SOURCE EXTRACT →
%%
Happy Herbivore Blog

10 Warming Soups

Posted by: Lindsay S. Nixon |

Category: Holiday

Inspirational Interview: Beth

Posted by: Lindsay S. Nixon |

Category: Herbies

The Inspirational Interviews series is back this week with a sassy business woman who (get ready for it!) used happy herbivore recipes to meet her health, weight and fitness goals!

Six weeks ago Beth emailed me saying she wanted to lose a little bit of weight and she was only going to eat recipes from happyherbivore.com to do it!

I was so flattered and honored I didn't know what to say other than "hey! if it works, you, like, need to let me interview you!"

HH: So Beth, what spawned this idea of yours--to lose weight with happy herbivore recipes?

Beth: I reached a point where I physically was not matching how I felt mentally or spiritually. I found myself eating the same boring things or skipping meals entirely because I had lost interest in food as fuel, and nutrition as a vehicle for feeling optimally.

HH: Before your... happy herbivore diet (shall we say) what was your diet like?
%%
DATASET SECTION →
%%
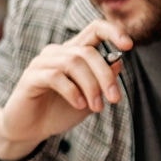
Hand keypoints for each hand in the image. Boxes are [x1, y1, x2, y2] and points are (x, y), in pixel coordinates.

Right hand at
%%
EXERCISE AIM →
In the blog post above, how long before the interview did Beth email about wanting to lose weight?

EXPECTED ANSWER →
Six weeks.